José “Peppie” Calvar uses passion for music to influence SU community
José "Peppie" Calvar uses passion for music to influence SU community
In 2018, it seems as if the number of people who listen to classical music is decreasing, while those who listen to genres like rap, hip-hop or even trap are now labeled as the modern fan base. However, a growing community of people at Syracuse University celebrates a different side of classical music through the melodies of José “Peppie” Calvar.
As an assistant professor and Choral Activities assistant director at the Setnor School of Music, Calvar is among those who are still in love with the classical music genre and believes that all genres of music can unite the world.
“Music can achieve world domination,” Calvar said, sarcastically.
On a sincere note, Calvar expressed genuine appreciation for all music genres.
“I don’t have a favorite (music genre),” Calvar said. “I have a least favorite … I don’t enjoy country or western music.”
Born in Miami and raised by his Cuban parents in Charlotte, N.C., Calvar began his freshman year at North Carolina State University as an engineering major and after only six weeks he decided to pursue music education.
Calvar continued that pursuit East Carolina University and Georgia State University, eventually earning a Doctoral of Musical Arts (DMA) in choral conducting from the University of South Carolina.
The 37-year-old musician who fell in love with music when he was just five-years-old said he now revels in the joy of sharing this love with his students.

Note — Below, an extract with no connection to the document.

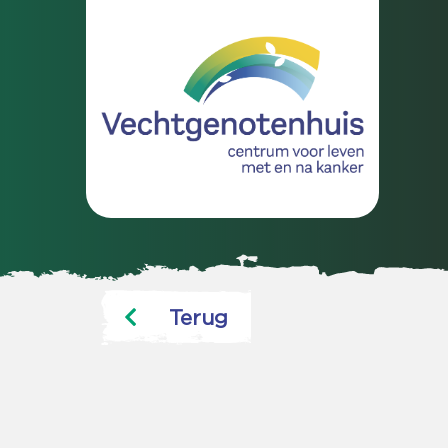
Terug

“My goal is to be as much as of a server to my students as possible and to bring them as far as I can, to be of service to this institution and to be the best that I can be to those who need me most,” Calvar said.
“I admire him and respect him so much, for me it was an honor that Peppie proposed us to do this event,” Tere Paniagua, executive director of the Office of Cultural Engagement for the Hispanic Community, said. “Working with him has been a great experience.”

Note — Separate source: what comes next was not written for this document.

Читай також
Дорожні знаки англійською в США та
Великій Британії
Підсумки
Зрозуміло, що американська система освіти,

For Voces en Exilio, Calvar composed and wrote the lyrics of the song “Kyrie Eleison” with the assistance of his wife, Carmen Maria Morales de Calvar, in commemoration of the displaced victims of the natural disaster.
Translated as “Lord have mercy,” this song is typically used as an invocation in the Roman Catholic Church. Calvar incorporated the voices of students mimicking the sounds of Caribbean drums to further integrate human experiences into the musical piece.
Following the success of Voces en Exilio, Calvar is now preparing for another SU’s annual Holidays at Hendricks concert at 7:30 p.m. on Dec. 2 at Hendricks Chapel.
Calvar and Anne Laver will direct the Hendricks Chapel Choir for an array of holiday songs, joined by the SU Brass Ensemble that is directed by James T. Spencer.
Calvar is expecting that the free concert that typically signals the start of the holiday season here in central New York will reach full capacity.
“I’m always working on something … even the challenges are fun, and it makes my career fun and the passing hours, worth passing,” Calvar said.